O governo do presidente Luiz Inácio Lula da Silva (PT) decidiu levar ao Supremo Tribunal Federal (STF) a disputa sobre a revogação, pelo Congresso Nacional, do decreto que aumentava o Imposto sobre Operações Financeiras (IOF). A medida será apresentada oficialmente pela Advocacia-Geral da União (AGU) nesta terça-feira, 1º, segundo informações divulgadas pela Folha de S.Paulo.
A ação a ser protocolada pela AGU questiona a constitucionalidade da decisão do Legislativo que anulou o decreto presidencial. O governo alega que a iniciativa tem como objetivo proteger as prerrogativas do chefe do Executivo, incluindo a competência para editar decretos que tratem do IOF.
De acordo com integrantes do governo, o presidente Lula solicitou pessoalmente ao ministro-chefe da AGU, Jorge Messias, a elaboração da ação. A ministra das Relações Institucionais, Gleisi Hoffmann, confirmou a parlamentares aliados que a medida será tomada. Um assessor do Palácio do Planalto, sob condição de anonimato, classificou a iniciativa como uma tentativa de restabelecer a normalidade institucional.
Apesar da decisão, há resistência dentro do próprio governo e no Partido dos Trabalhadores (PT). Alguns integrantes da base temem o desgaste político que pode surgir com a judicialização do caso, principalmente diante do discurso da oposição, que aponta uma tentativa de elevar a carga tributária por meio de decisões judiciais. A crítica central é que a ação reforça a narrativa de que o governo estaria buscando ampliar impostos sem apoio do Congresso.
Nos bastidores, a crise foi intensificada por um atrito entre o Planalto e o presidente da Câmara dos Deputados, Hugo Motta (Republicanos-PB). Motta usou as redes sociais, na noite de 23 de junho, para anunciar que levaria o decreto ao plenário da Casa no dia seguinte. O resultado foi a derrubada da medida presidencial com apoio da maioria dos parlamentares.
A articulação para evitar o embate direto com o Congresso foi conduzida pelo ministro da Fazenda, Fernando Haddad, que buscava uma saída negociada. A decisão de Motta foi interpretada pelo presidente Lula como uma quebra de acordo e, segundo interlocutores, uma “traição” tanto a ele quanto ao titular da Fazenda.

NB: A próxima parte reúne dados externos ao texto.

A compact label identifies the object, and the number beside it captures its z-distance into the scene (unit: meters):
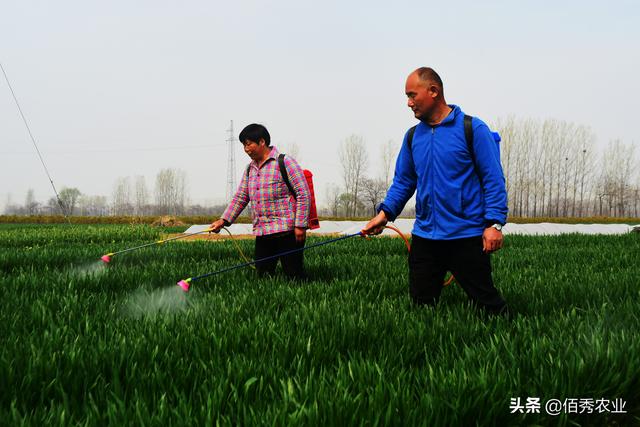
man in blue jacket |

Após a votação, Motta gravou um vídeo rebatendo críticas de membros do governo. No conteúdo, o presidente da Câmara afirmou que a proposta de aumento do IOF foi tratada com viés ideológico e que o governo foi alertado sobre a dificuldade de aprovação no Legislativo.
“Capitão que vê o barco ir em direção ao iceberg e não avisa, não é leal, é cúmplice. E nós avisamos ao governo que essa matéria do IOF teria muita dificuldade de ser aprovada no Parlamento”, declarou. Ele acrescentou: “Presidente de qualquer Poder não pode servir ao seu partido. Tem que servir ao seu país”.

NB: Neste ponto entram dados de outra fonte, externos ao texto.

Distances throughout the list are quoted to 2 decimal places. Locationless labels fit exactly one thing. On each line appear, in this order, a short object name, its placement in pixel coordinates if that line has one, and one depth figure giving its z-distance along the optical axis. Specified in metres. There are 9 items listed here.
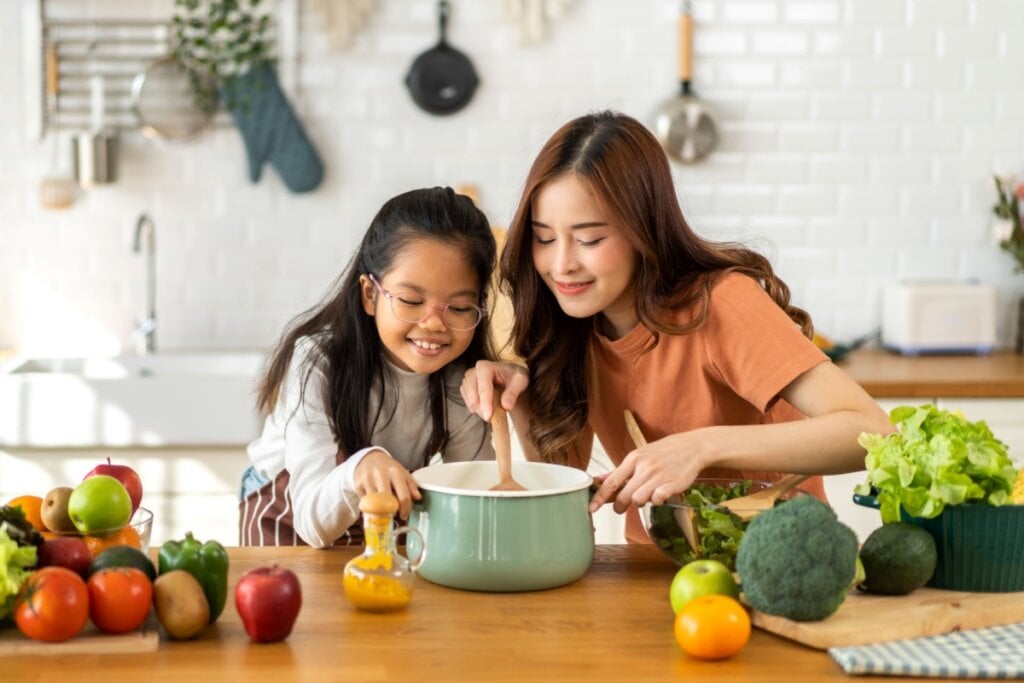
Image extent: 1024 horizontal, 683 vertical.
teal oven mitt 3.82
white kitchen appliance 3.88
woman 1.88
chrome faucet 3.85
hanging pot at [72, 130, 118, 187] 3.82
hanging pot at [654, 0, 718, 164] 3.91
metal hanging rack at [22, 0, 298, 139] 3.84
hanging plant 3.76
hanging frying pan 3.87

Aliados do Planalto sustentam que há base jurídica para contestar a decisão do Congresso no Supremo. Argumentam que a Constituição Federal prevê a competência do Executivo para editar decretos relacionados ao IOF, e que a revogação feita pelo Legislativo fere esse princípio. O próprio ministro Fernando Haddad já declarou publicamente ser favorável à judicialização da questão.
Atualmente, duas ações tramitam no STF com interpretações opostas sobre o tema. O Partido Liberal (PL) e o Partido Socialismo e Liberdade (PSOL) apresentaram pedidos distintos à Corte. Enquanto o PL defende a revogação, o PSOL é favorável à reativação do decreto presidencial.
O presidente do Supremo, ministro Luís Roberto Barroso, encaminhou o pedido do PSOL ao gabinete do ministro Alexandre de Moraes, que será o relator do caso. Moraes também passou a relatar outra ação sobre o mesmo tema, que estava inicialmente sob responsabilidade do decano da Corte, ministro Gilmar Mendes. A redistribuição foi justificada pela existência de conexão entre os processos.
O desfecho da disputa no STF terá impacto direto na condução da política fiscal do governo, uma vez que o decreto derrubado integrava um conjunto de medidas do Ministério da Fazenda para ampliar a arrecadação em 2025. A expectativa do Planalto é que o Supremo reconheça a validade do decreto e, assim, restabeleça a política fiscal prevista pelo Executivo para o próximo ano.
A ação da AGU será acompanhada de perto por lideranças do Congresso, setores do mercado financeiro e entidades empresariais, que observam os desdobramentos do caso como sinalização do equilíbrio de forças entre os Poderes da República. Até o momento, o STF ainda não se pronunciou oficialmente sobre prazos para a análise da ação.